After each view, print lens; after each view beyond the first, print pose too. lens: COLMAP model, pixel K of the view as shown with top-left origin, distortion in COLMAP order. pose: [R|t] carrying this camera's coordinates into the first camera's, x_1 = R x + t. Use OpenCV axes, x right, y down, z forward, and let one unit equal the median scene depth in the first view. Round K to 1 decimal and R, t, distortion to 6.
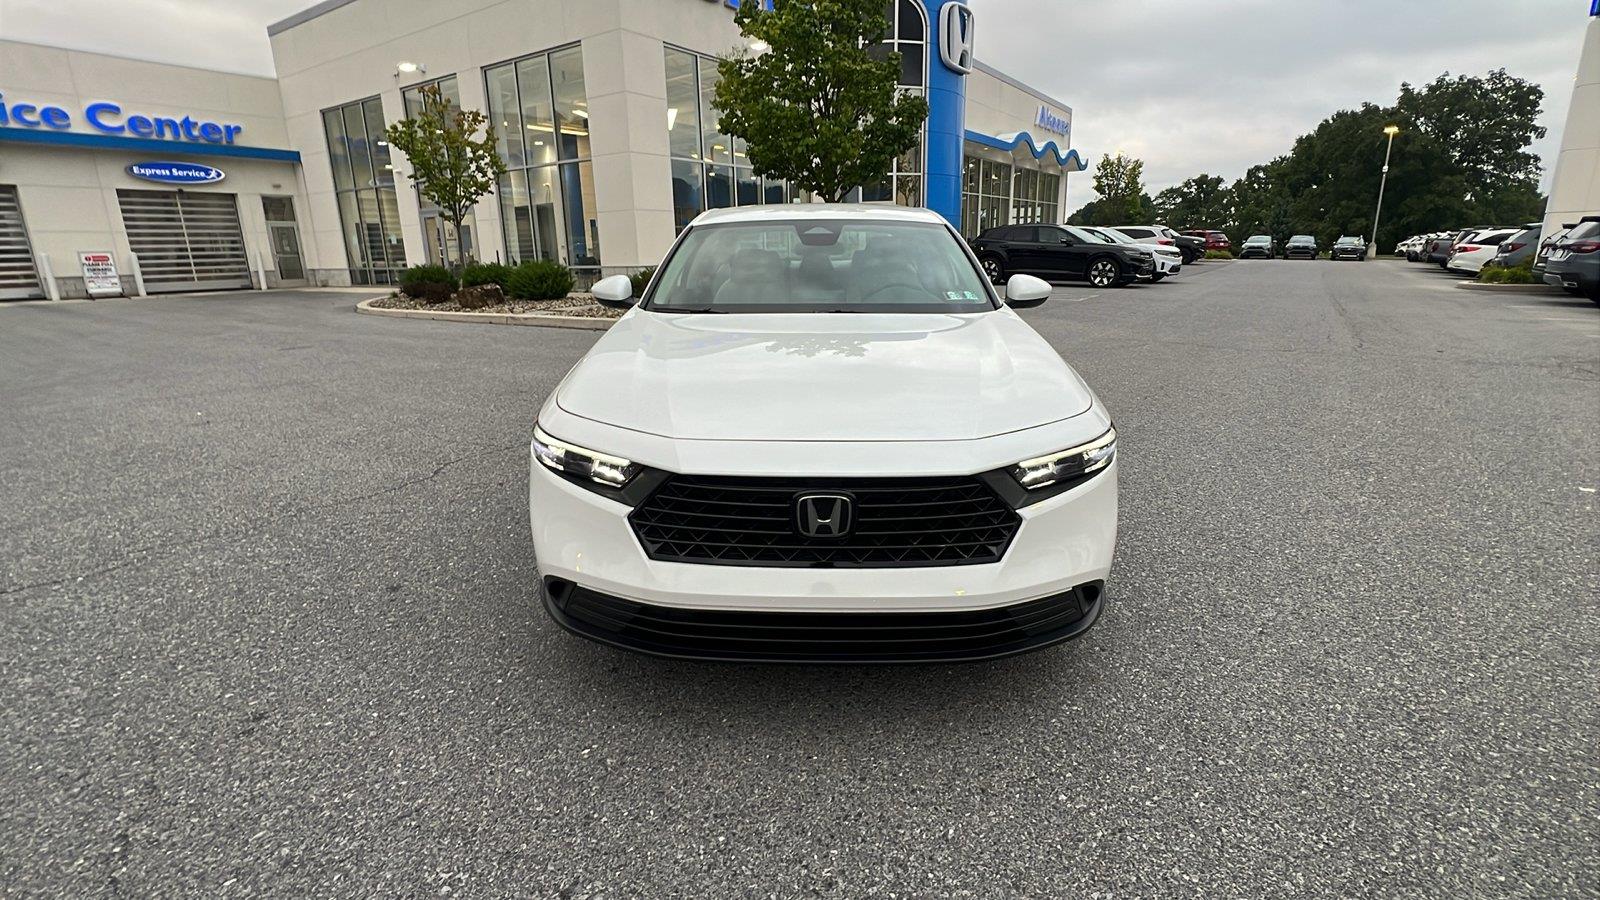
lens RADIAL K [[732.7, 0, 796.4], [0, 732.7, 448.6], [0, 0, 1]] dist [-0.004917, 0.001287]
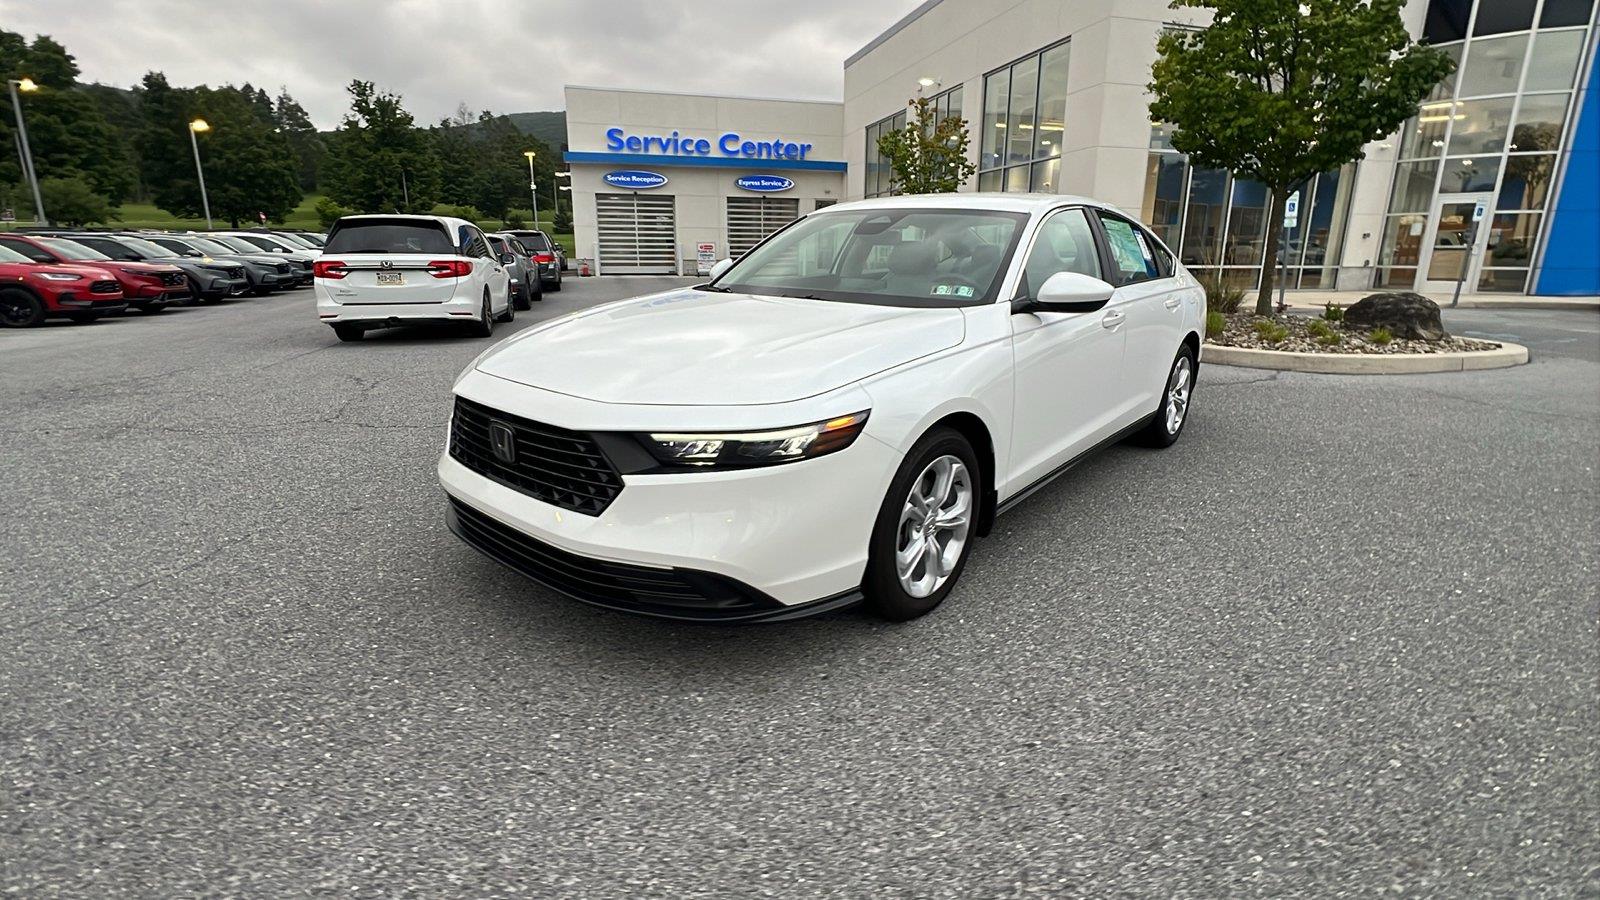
lens RADIAL K [[732.7, 0, 796.3], [0, 732.7, 450.0], [0, 0, 1]] dist [-0.004917, 0.001287]
pose [[0.770888, 0.189020, -0.608278, 0.088180], [-0.188385, 0.979892, 0.065751, -0.005294], [0.608475, 0.063904, 0.790996, 0.024557]]
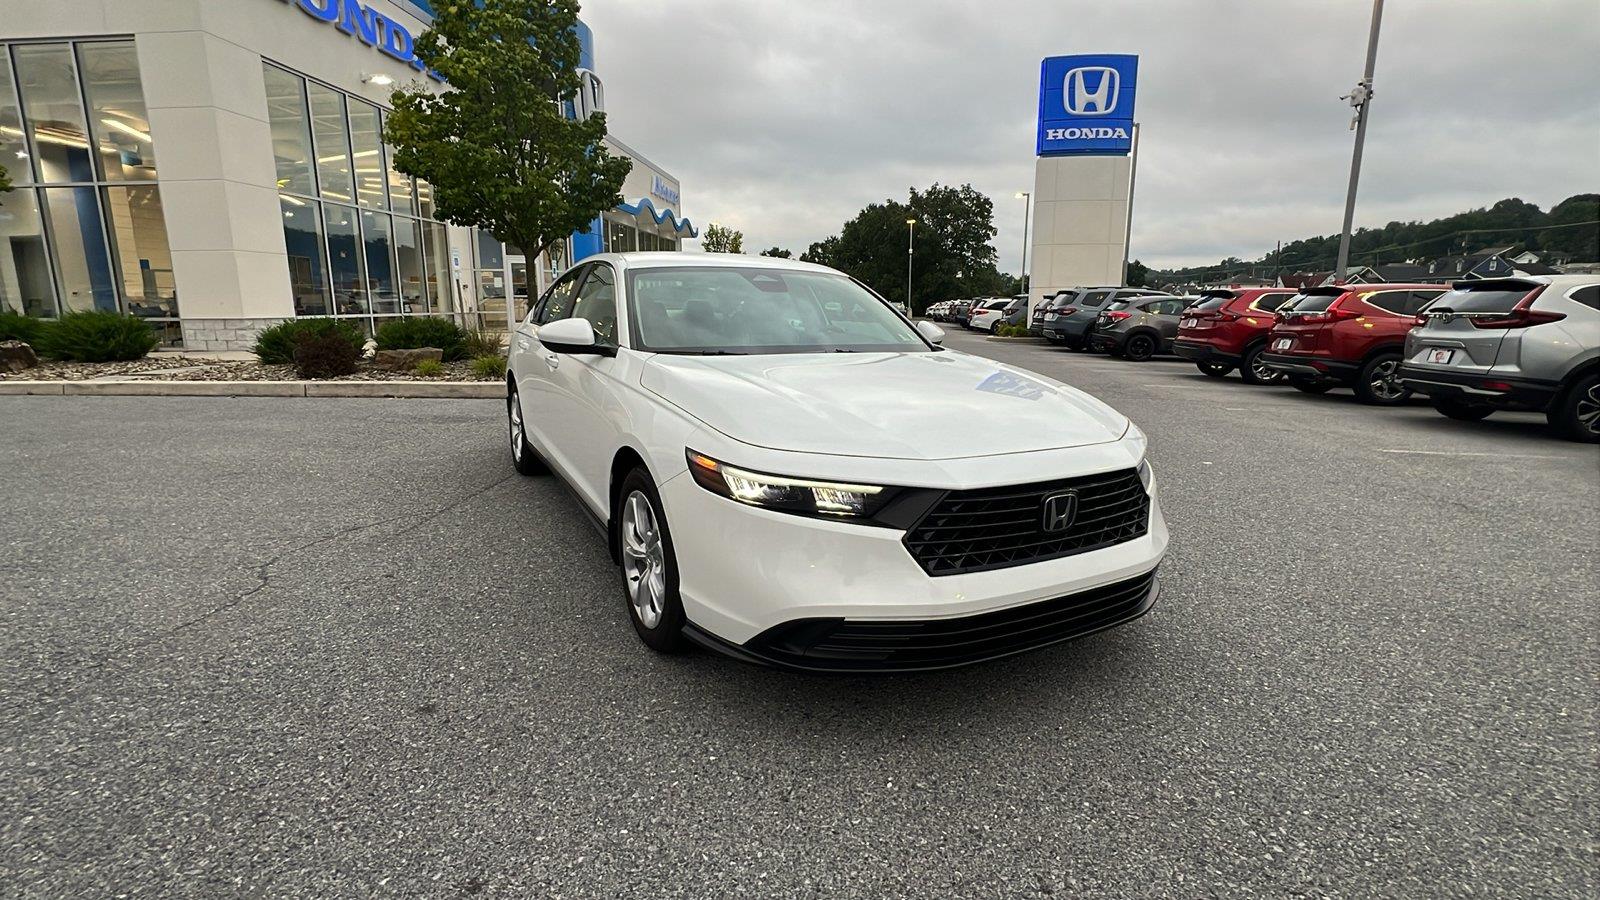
lens RADIAL K [[732.7, 0, 796.0], [0, 732.7, 448.8], [0, 0, 1]] dist [-0.004917, 0.001287]
pose [[0.868380, -0.077059, 0.489875, -0.068240], [0.113983, 0.992420, -0.045944, -0.000315], [-0.482621, 0.095734, 0.870581, 0.012974]]
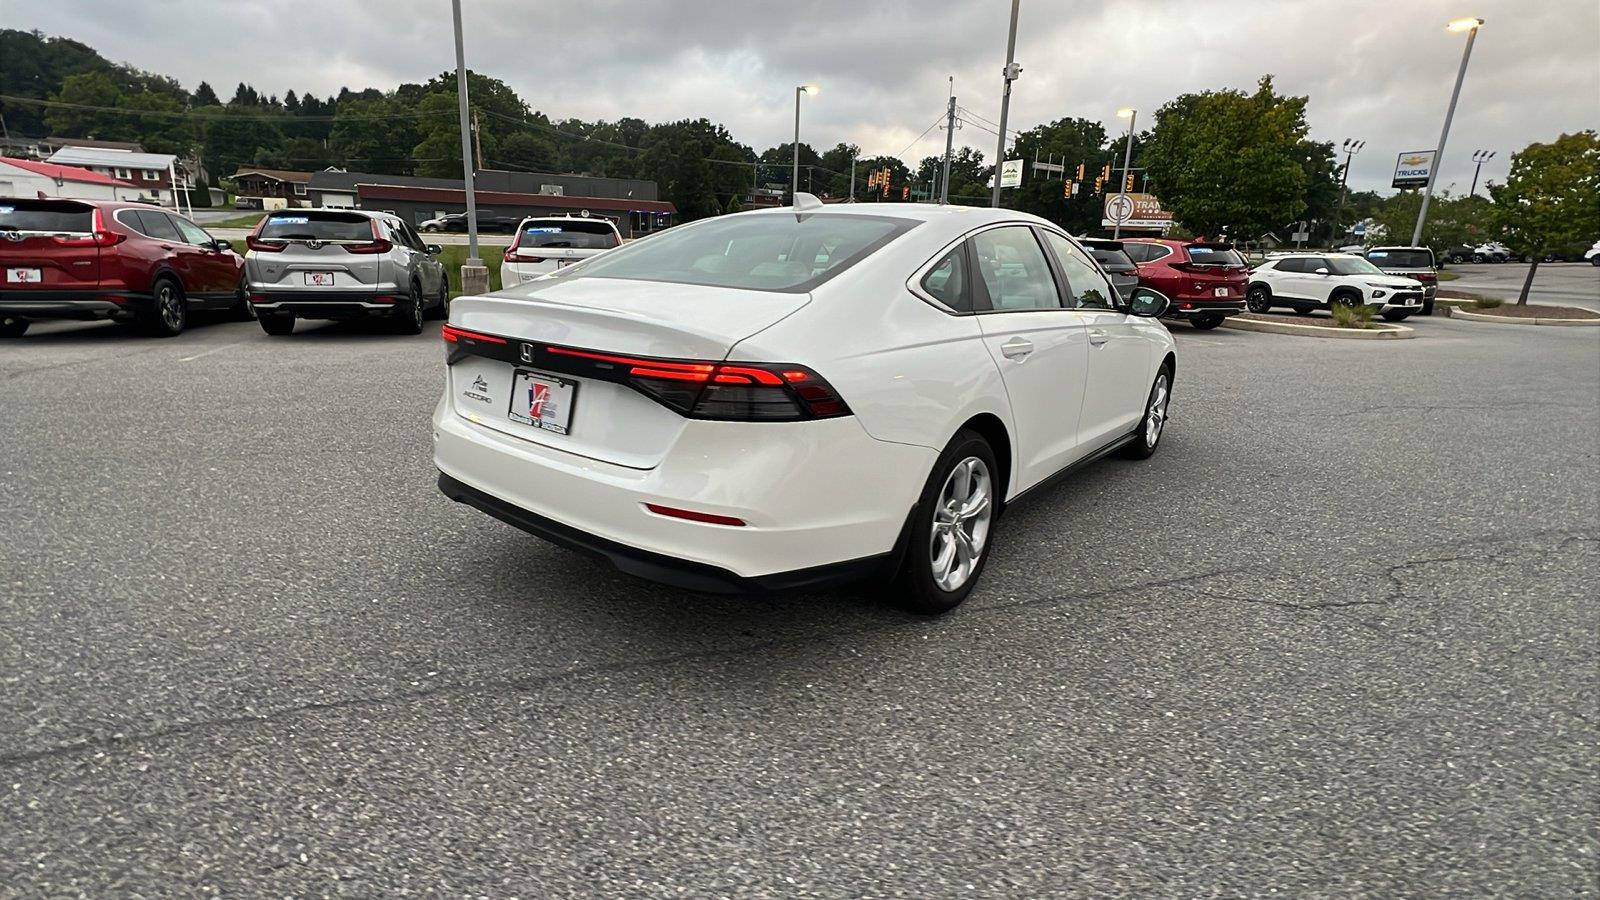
lens RADIAL K [[732.7, 0, 796.6], [0, 732.7, 446.6], [0, 0, 1]] dist [-0.004917, 0.001287]
pose [[-0.800450, -0.171645, 0.574297, -0.076658], [0.133961, 0.882658, 0.450521, -0.089913], [-0.584238, 0.437553, -0.683530, 0.327137]]
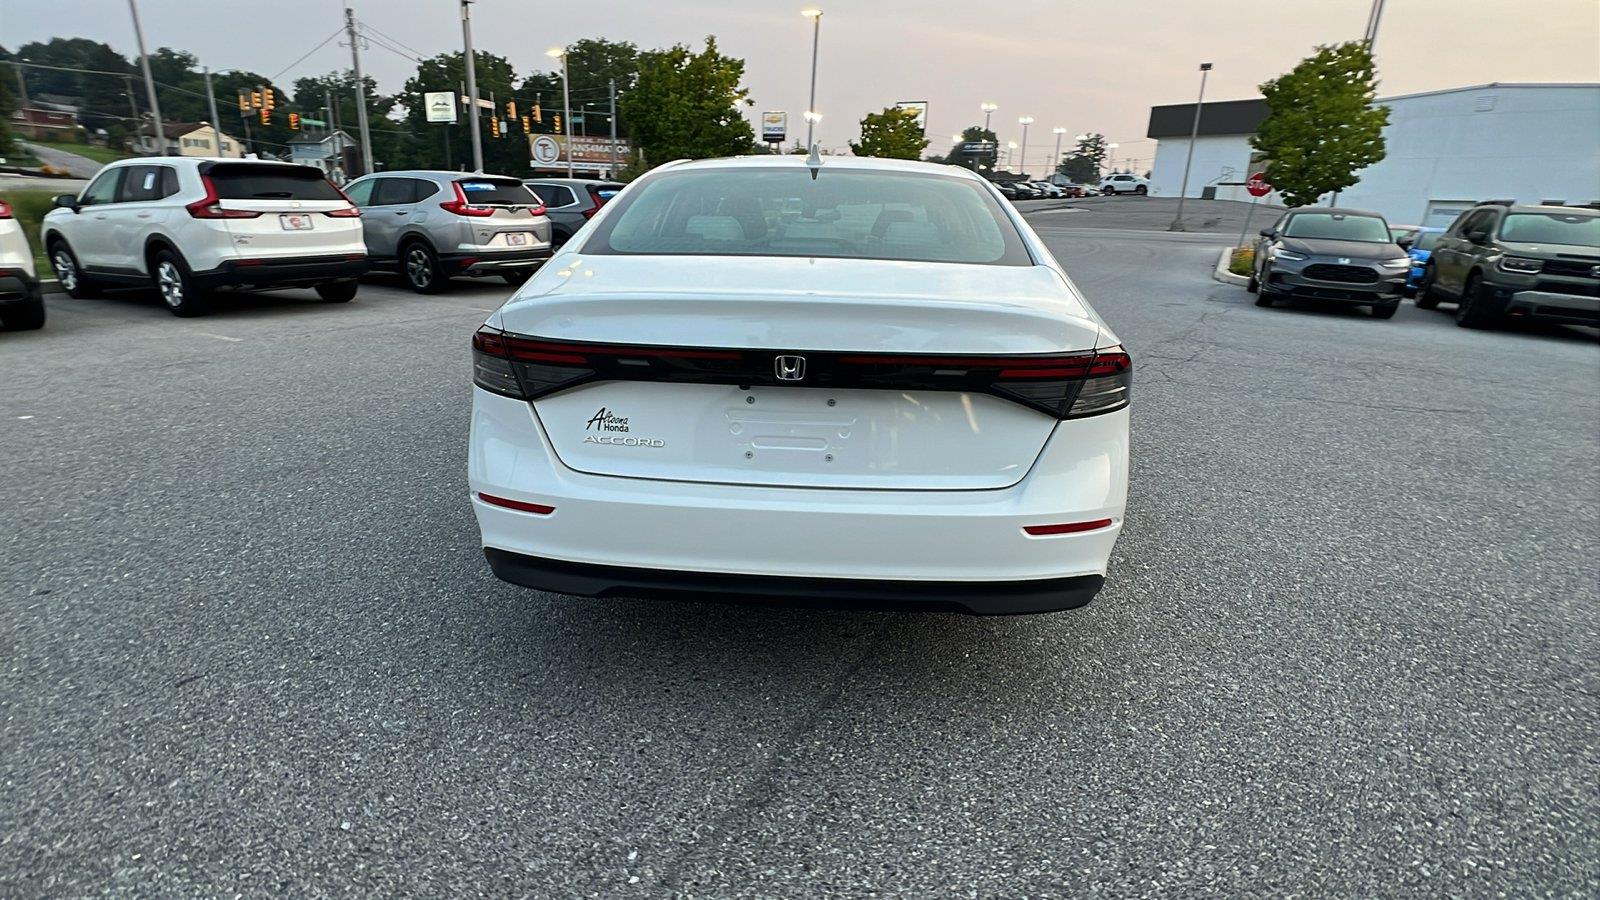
lens RADIAL K [[732.7, 0, 795.3], [0, 732.7, 445.6], [0, 0, 1]] dist [-0.004917, 0.001287]
pose [[-0.996917, 0.005981, -0.078234, -0.001692], [-0.037894, 0.836397, 0.546812, -0.093297], [0.068705, 0.548091, -0.833592, 0.337262]]
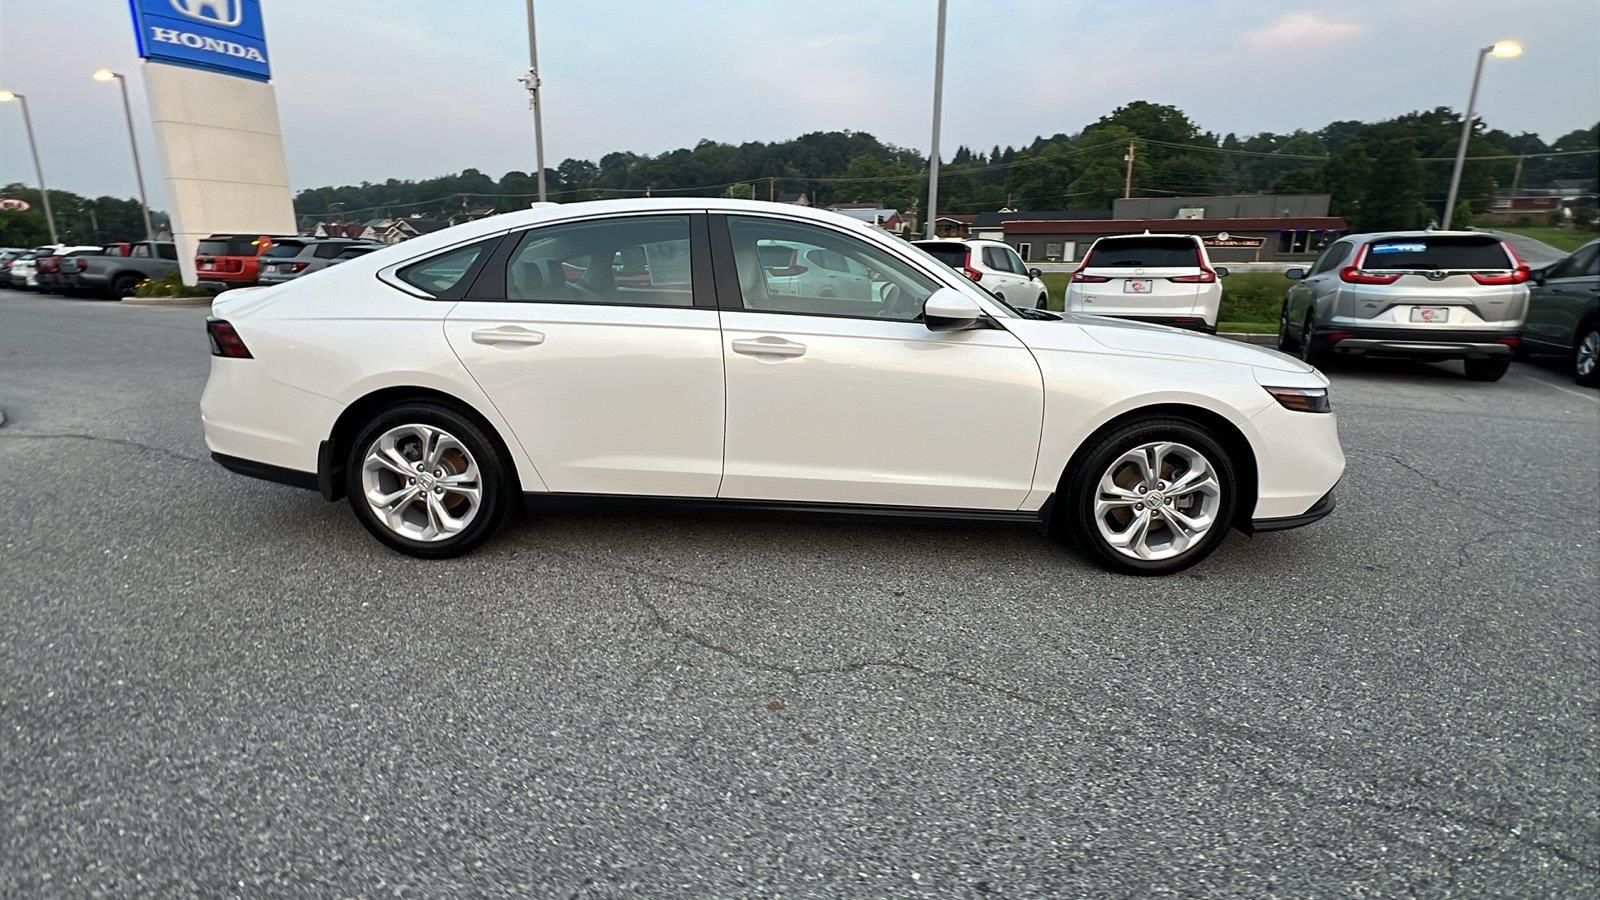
lens RADIAL K [[732.7, 0, 794.9], [0, 732.7, 447.4], [0, 0, 1]] dist [-0.004917, 0.001287]
pose [[-0.101946, -0.232058, 0.967345, -0.177267], [0.255866, 0.933579, 0.250923, -0.048096], [-0.961322, 0.273092, -0.035799, 0.187800]]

**Your instructions:** Which lines of the entries above contain the word "lens"? Extract each of those lines, and treat uppercase and lowercase as different.

**Result of this task:**
After each view, print lens; after each view beyond the first, print pose too. lens: COLMAP model, pixel K of the view as shown with top-left origin, distortion in COLMAP order. pose: [R|t] carrying this camera's coordinates into the first camera's, x_1 = R x + t. Use OpenCV axes, x right, y down, z forward, and let one unit equal the median scene depth in the first view. Round K to 1 decimal and R, t, distortion to 6.
lens RADIAL K [[732.7, 0, 796.4], [0, 732.7, 448.6], [0, 0, 1]] dist [-0.004917, 0.001287]
lens RADIAL K [[732.7, 0, 796.3], [0, 732.7, 450.0], [0, 0, 1]] dist [-0.004917, 0.001287]
lens RADIAL K [[732.7, 0, 796.0], [0, 732.7, 448.8], [0, 0, 1]] dist [-0.004917, 0.001287]
lens RADIAL K [[732.7, 0, 796.6], [0, 732.7, 446.6], [0, 0, 1]] dist [-0.004917, 0.001287]
lens RADIAL K [[732.7, 0, 795.3], [0, 732.7, 445.6], [0, 0, 1]] dist [-0.004917, 0.001287]
lens RADIAL K [[732.7, 0, 794.9], [0, 732.7, 447.4], [0, 0, 1]] dist [-0.004917, 0.001287]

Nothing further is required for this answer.